Ramón María del Valle-Inclán, La Corte de los Milagros, 1927
– El día 27 de diciembre de 1870 el general Prim, hombre fuerte del gobierno progresista en España, abandonó las Cortes, por la puerta de la calle de Floridablanca. Poco antes que él, un diputado republicano radical, partidario del revolucionario Paul y Angulo, salió con paso firme del Congreso. A la berlina que esperaba Prim acudieron Práxedes Mateo Sagasta y Herrero de Tejada, hombres de confianza del propio general, y cámaradas de su formación progresista. Fueron invitados a subir al coche, pero se negaron excusando compromisos previos. El destino era el Ministerio de guerra, y había rechazado antes una cena en su logia masónica propuesta por el Gran Maestre Miguel de Morayta. Así, Prim entrará en el coche con sus ayudantes Moya y González Nandín a su último trayecto.
Al comenzar éste, un hombre al frente en la calle prendió un fósforo. Suponía la señal para advertir del comienzo del periplo, y fue repetida por otro hombre en la esquina de las Cortes con la calle del Sordo, y que vigilaba la entrada de la calle del Turco (actual calle del Marqués de Cubas).
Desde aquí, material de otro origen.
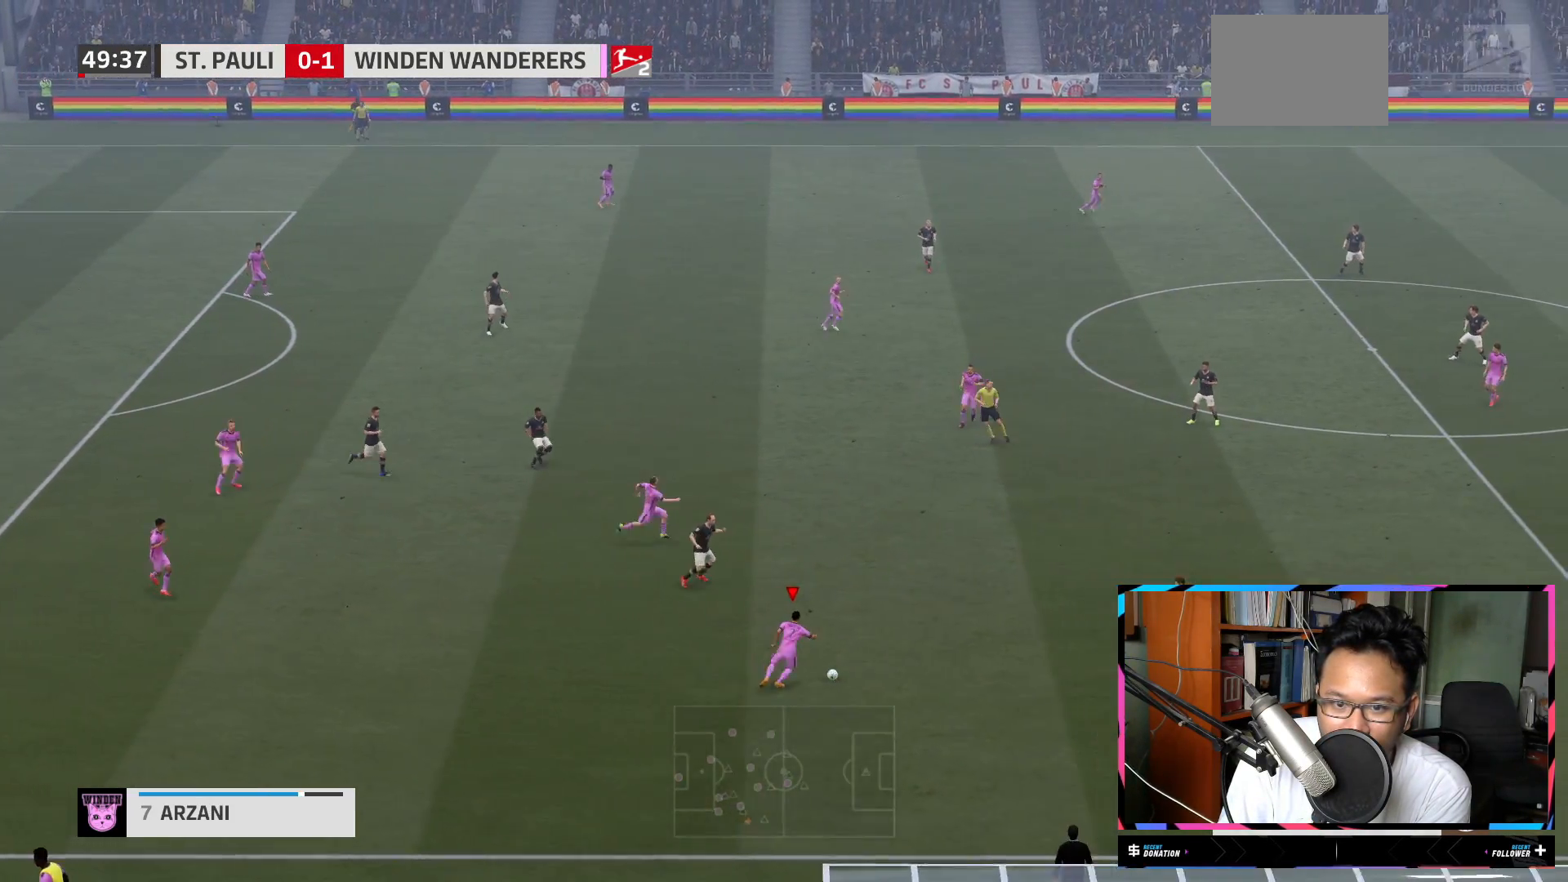
{"buttons": [], "left_stick": "up-right", "right_stick": "center", "events": [[150, "R2", "up"]]}
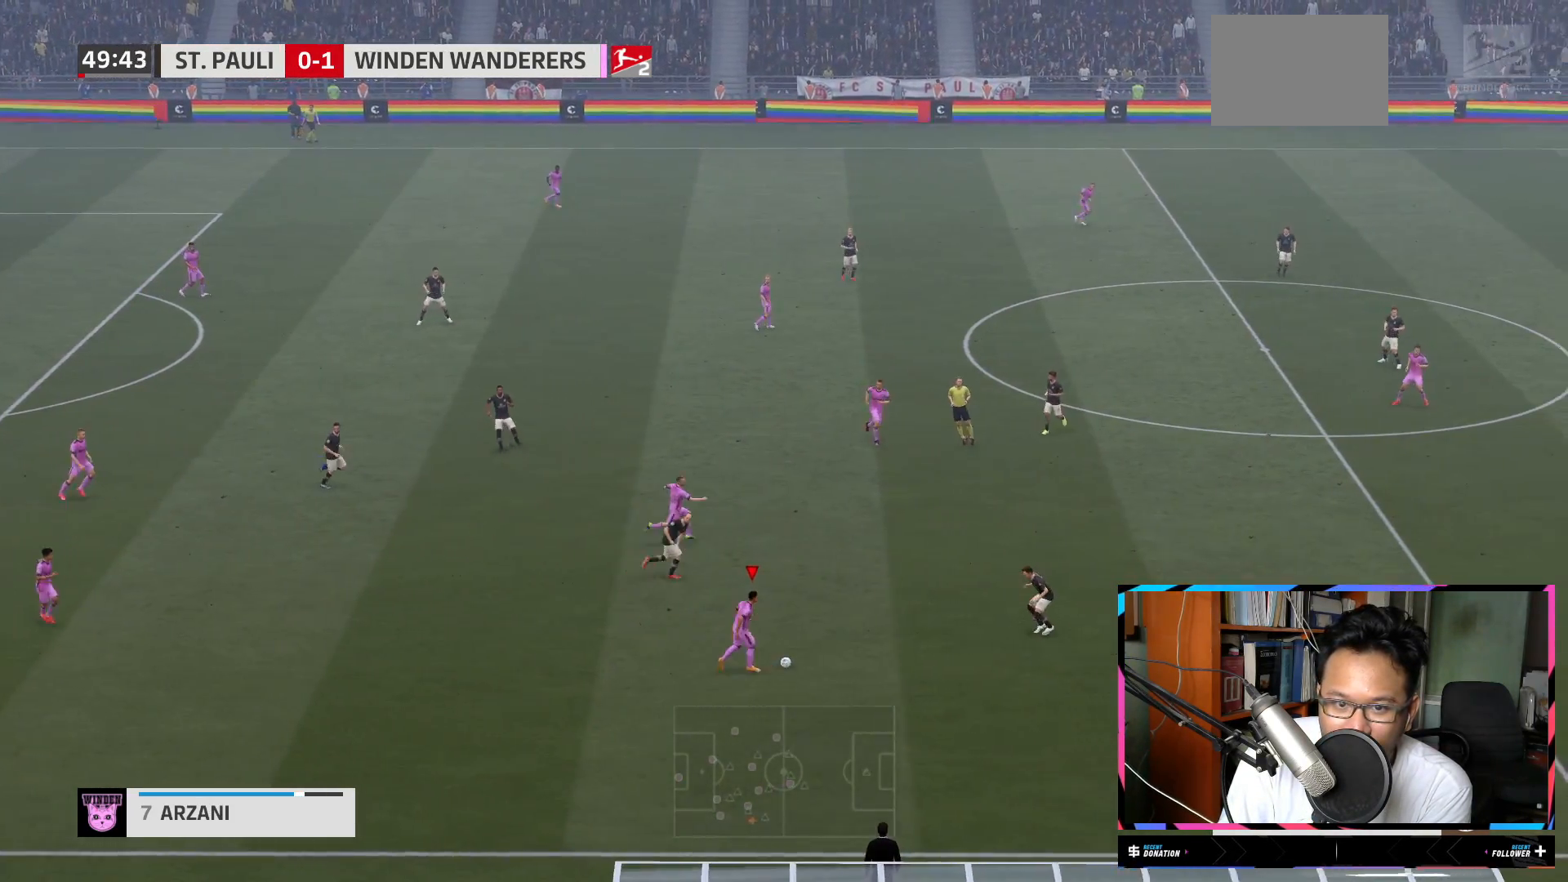
{"buttons": [], "left_stick": "up-right", "right_stick": "center", "events": [[284, "Y", "down"], [351, "Y", "up"]]}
En ese lugar la berlina de Prim será bloqueada por dos vehículos, los cuales cortaron su salida a Alcalá. El asistente del general, Moya, atisbó a través de la ventana ocho o diez hombres con blusas y armados con trabucos.
Avisó a Prim diciéndole «¡Mi general, nos hacen fuego!», pero pronto los conjurados rodearon el vehículo. Un hombre barbudo, de baja estatura, rompió el cristal y dijo «prepárate, que vas a morir». Al efecto, tres tiros por cada lado hirieron al militar, que por fortuna pudo llegar a su residencia en el palacio de Buenavista gracias a la pericia de su cochero. Subió por la escalera, sujetándose en la barandilla, y vomitando sangre.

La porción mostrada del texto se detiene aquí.